En realidad, lo sucedido no es nada sin precedentes en esa calle, que si de ella se habla en términos de arteria lo sería de sangre azul. Si hubiera conservado la belleza que tenía a principios del siglo XX, cuando cada bajo comercial era una obra de arte, hasta Vinçon hubiera pasado medianamente inadvertido. La historiadora del arte Raquel Lacuesta y el periodista Xavier González Torán publicaron en 2014 su segunda inmersión en el modernismo perdido de Barcelona. La primera apnea la llevaron a cabo en Ciutat Vella. La segunda, en el Eixample, y es en ese segundo repaso al patrimonio desaparecido en la que el paseo de Gràcia causa pavor y, a la par, incomprensión. Se supone que uno de los alicientes de los turistas para visitar Barcelona, por encima del clima y la gastronomía, es su arquitectura. Eso dicen las encuestas de Turisme de Barcelona, esa sociedad que, visto como alcanza los objetivos que se propone, le podría dar lecciones a la mismísima Spectre. La paradoja es que parece haber una correlación matemática, una suerte de ecuación aún no descifrada, por la que a medida que aumenta la curva del volumen de turistas decrece el patrimonio arquitectónico de la ciudad.

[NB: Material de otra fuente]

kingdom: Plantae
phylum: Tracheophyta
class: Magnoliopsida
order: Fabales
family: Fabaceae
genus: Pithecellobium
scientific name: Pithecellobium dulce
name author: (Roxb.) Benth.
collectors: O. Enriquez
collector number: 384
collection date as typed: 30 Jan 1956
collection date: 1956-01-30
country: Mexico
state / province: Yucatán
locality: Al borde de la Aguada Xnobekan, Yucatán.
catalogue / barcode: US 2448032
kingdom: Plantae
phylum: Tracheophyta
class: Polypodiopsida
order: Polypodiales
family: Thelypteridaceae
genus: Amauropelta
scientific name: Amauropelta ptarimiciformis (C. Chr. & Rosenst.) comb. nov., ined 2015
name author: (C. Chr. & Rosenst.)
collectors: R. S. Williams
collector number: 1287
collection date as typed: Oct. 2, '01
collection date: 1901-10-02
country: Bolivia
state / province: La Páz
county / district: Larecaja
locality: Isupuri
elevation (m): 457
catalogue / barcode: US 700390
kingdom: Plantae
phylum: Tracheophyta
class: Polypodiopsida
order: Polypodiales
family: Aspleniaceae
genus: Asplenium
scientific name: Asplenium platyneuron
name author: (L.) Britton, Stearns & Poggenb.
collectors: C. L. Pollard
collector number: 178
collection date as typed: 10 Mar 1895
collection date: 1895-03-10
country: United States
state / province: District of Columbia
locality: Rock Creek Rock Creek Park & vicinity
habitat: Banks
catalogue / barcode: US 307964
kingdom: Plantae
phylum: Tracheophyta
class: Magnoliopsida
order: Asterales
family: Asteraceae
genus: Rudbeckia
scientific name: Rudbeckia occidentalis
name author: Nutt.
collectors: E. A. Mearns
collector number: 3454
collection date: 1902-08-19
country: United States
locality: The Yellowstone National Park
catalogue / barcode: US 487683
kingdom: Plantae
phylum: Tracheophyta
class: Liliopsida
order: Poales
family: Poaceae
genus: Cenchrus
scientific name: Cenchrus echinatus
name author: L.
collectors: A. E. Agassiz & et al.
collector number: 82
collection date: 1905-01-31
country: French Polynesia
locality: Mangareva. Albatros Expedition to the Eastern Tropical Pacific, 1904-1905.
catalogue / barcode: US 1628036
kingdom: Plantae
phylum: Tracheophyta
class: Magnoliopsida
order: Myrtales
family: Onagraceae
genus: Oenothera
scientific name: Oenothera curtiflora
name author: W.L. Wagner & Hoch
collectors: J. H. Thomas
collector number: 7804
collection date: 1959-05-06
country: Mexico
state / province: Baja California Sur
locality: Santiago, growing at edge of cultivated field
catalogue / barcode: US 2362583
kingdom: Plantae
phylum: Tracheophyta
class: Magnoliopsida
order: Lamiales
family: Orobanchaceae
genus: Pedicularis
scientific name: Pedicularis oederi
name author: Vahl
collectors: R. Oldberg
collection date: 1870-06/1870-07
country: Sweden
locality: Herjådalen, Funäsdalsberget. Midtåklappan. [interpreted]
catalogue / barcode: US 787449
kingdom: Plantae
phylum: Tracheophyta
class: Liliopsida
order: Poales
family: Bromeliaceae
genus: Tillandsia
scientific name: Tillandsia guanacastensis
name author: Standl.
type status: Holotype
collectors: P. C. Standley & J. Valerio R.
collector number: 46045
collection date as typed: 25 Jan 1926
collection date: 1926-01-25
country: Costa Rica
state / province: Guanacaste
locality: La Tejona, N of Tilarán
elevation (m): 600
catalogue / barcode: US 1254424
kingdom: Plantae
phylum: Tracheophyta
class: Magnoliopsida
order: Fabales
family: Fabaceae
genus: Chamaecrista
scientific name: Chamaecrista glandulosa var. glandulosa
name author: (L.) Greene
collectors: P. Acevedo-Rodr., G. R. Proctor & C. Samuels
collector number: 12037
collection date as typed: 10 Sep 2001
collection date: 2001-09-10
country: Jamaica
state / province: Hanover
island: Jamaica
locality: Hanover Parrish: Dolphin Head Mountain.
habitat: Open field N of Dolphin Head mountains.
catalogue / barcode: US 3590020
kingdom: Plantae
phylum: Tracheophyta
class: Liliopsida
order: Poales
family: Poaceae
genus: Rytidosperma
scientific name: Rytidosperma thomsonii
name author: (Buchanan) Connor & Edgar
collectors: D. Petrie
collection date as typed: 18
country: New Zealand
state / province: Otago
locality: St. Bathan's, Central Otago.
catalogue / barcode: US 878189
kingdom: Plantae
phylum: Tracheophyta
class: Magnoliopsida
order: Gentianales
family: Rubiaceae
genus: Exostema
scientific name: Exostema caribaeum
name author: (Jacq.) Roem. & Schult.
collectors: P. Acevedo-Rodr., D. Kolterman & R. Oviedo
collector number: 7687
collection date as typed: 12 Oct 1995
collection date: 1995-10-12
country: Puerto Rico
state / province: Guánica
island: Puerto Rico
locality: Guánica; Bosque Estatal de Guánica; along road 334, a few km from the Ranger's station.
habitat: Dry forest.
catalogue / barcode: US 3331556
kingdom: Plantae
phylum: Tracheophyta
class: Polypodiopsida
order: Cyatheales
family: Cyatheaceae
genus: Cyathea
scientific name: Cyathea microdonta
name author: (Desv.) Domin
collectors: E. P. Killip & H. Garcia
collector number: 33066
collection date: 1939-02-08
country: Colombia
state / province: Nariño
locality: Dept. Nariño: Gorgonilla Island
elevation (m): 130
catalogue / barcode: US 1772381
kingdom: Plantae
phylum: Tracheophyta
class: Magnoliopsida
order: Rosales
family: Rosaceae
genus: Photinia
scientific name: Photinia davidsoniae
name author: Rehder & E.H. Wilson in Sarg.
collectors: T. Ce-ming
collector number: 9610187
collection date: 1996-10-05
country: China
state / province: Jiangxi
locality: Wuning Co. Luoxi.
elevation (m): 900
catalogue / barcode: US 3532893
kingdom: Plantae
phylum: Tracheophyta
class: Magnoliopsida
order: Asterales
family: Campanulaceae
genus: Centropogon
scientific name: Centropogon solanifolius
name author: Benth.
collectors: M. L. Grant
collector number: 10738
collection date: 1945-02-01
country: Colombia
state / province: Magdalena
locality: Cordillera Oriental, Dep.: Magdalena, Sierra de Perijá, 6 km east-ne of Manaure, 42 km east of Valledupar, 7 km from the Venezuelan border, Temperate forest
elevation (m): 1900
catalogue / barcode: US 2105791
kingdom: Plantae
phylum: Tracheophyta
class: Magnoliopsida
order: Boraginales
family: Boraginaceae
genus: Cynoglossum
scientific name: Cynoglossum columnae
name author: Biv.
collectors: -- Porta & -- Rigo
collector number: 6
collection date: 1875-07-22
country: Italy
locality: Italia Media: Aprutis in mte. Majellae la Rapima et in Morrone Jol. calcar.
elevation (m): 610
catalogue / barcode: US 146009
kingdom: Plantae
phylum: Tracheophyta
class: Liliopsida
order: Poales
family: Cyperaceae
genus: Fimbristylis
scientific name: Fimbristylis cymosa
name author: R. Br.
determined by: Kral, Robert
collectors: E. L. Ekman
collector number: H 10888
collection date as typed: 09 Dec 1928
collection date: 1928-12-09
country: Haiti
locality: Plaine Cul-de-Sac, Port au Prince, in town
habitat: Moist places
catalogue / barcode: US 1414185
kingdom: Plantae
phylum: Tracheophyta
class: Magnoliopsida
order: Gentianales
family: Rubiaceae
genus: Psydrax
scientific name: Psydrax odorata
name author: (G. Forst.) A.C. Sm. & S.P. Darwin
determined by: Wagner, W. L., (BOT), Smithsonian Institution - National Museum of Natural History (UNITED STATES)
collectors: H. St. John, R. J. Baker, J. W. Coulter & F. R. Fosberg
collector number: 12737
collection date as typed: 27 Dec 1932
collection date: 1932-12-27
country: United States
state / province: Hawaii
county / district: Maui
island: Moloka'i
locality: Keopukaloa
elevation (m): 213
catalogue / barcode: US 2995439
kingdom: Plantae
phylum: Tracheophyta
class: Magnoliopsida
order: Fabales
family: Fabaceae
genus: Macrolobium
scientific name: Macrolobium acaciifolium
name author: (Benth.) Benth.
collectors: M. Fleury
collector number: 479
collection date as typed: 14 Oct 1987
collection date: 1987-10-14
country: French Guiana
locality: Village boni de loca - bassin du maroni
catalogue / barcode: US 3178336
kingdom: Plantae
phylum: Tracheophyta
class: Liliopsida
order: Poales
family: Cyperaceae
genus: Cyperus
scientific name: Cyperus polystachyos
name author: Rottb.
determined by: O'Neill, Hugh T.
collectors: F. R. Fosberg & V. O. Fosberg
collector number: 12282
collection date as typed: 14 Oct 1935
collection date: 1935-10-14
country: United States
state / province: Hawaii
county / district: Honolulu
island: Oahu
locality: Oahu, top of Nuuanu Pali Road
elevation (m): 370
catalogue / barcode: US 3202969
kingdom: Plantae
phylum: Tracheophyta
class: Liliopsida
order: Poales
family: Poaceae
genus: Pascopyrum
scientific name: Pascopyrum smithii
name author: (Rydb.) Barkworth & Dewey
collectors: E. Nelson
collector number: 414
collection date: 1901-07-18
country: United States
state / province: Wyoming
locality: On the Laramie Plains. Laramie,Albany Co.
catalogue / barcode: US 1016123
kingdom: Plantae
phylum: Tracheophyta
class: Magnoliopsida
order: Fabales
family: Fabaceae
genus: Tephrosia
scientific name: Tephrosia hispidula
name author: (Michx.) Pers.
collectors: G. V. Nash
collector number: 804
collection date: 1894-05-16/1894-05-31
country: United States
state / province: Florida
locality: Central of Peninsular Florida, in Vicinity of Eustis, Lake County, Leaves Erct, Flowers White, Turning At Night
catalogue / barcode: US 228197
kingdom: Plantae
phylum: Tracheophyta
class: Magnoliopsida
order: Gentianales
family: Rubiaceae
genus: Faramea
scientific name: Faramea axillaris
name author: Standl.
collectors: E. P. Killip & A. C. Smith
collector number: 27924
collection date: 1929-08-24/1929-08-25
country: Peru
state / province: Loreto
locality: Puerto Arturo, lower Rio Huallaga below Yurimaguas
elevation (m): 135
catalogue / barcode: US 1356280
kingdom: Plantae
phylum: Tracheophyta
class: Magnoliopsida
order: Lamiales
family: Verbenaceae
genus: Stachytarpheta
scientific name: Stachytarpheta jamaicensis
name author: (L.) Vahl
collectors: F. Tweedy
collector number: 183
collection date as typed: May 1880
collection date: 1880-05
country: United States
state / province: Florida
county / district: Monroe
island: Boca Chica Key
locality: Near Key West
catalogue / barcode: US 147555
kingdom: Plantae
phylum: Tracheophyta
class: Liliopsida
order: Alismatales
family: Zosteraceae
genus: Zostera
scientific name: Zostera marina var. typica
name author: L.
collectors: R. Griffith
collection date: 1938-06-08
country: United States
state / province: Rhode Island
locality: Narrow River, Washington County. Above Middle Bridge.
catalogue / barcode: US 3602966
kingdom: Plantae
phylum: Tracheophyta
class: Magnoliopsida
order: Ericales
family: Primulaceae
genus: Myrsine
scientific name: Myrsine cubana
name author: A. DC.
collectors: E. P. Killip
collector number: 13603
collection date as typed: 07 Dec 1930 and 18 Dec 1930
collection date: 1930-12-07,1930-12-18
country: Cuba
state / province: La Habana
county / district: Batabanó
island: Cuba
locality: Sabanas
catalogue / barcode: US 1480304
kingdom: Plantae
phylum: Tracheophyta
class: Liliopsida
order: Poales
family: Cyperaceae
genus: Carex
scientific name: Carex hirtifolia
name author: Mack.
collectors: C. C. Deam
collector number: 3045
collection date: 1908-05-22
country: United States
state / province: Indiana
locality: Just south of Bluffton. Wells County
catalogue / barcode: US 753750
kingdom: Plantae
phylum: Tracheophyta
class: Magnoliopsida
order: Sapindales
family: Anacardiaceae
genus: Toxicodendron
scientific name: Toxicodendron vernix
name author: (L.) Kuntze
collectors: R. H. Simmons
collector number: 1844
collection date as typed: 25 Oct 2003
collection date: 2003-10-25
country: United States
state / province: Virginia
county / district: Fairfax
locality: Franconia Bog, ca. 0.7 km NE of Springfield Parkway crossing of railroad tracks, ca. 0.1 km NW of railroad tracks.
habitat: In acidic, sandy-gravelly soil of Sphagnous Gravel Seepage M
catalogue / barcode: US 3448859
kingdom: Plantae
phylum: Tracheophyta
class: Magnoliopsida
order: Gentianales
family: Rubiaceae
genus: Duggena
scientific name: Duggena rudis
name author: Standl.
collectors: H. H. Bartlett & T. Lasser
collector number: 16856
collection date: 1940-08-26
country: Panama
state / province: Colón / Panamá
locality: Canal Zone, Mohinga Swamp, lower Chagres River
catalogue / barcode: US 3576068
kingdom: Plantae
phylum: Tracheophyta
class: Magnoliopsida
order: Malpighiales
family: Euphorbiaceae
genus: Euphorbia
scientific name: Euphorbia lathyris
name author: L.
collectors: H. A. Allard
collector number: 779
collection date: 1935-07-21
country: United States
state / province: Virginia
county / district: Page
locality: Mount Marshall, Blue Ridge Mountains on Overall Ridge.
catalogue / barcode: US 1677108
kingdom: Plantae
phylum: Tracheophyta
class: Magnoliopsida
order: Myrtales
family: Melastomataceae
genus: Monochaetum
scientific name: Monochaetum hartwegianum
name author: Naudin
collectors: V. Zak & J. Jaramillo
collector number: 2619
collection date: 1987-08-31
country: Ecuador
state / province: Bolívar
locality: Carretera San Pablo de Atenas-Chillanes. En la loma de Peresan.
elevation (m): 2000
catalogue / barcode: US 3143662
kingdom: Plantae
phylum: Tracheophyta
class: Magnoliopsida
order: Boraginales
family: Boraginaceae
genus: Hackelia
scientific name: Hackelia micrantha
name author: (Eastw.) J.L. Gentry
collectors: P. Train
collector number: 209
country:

Colas frente a la tienda de Louis Vuitton y, en primer plano, una clienta que se retrata con sus compras.

Colas frente a la tienda de Louis Vuitton y, en primer plano, una clienta que se retrata con sus compras. / Laura Guerrero

En el número 18 del paseo de Gràcia, donde hoy se venden relojes de lujo, estuvo a principios del siglo XX el Café Torino, en palabras de Lacuesta y González Torán, “una obra coral de los más prestigiosos arquitectos, diseñadores y artistas del momento", entre ellos Ricard de Capmany, Josep Puig i Cadafalch, Pere Falqués e incluso Antoni Gaudí, una ‘joint venture’ tal vez sin igual. Aquel establecimiento, del que afortunadamente quedan muchas y buenas fotografías, murió mucho antes de que el turismo descubriera Barcelona, pero la cuestión es que probablemente tampoco habría sobrevivido con su presencia.

Café Torino, en la esquina del paseo de Gràcia con la Gran Via, en 1902.

Café Torino, en la esquina del paseo de Gràcia con la Gran Via, en 1902. /

Resumen y final de serie. Puede que el 96 del paseo de Gràcia sea un punto de corrientes telúricas, aunque ahora realmente no lo parezca. Puede que lo sea todo el paseo de Gràcia, porque como mínimo de enigmático se puede calificar lo que este verano está ocurriendo frente a algunos establecimientos de esa calle, como Louis Vuitton, donde los turistas hacen cola bajo el sol para comprar productos carísimos que sin duda los hay en sus lugares de origen. Hay quien eso lo lee como una señal de que esta ciudad, tras el paréntesis de la pandemia, vuelve a ser la que era antes de covid, signifique eso lo que signifique. Es algo incomprensible que, a su manera, recuerda una anécdota que se contaba, parece, en el siglo XVIII. Se refería a un náufrago que tras semanas a la deriva en alta mar llega por fin a tierra y lo primero que ve es una horca: “Gracias a Dios, por fin estoy en un lugar civilizado”.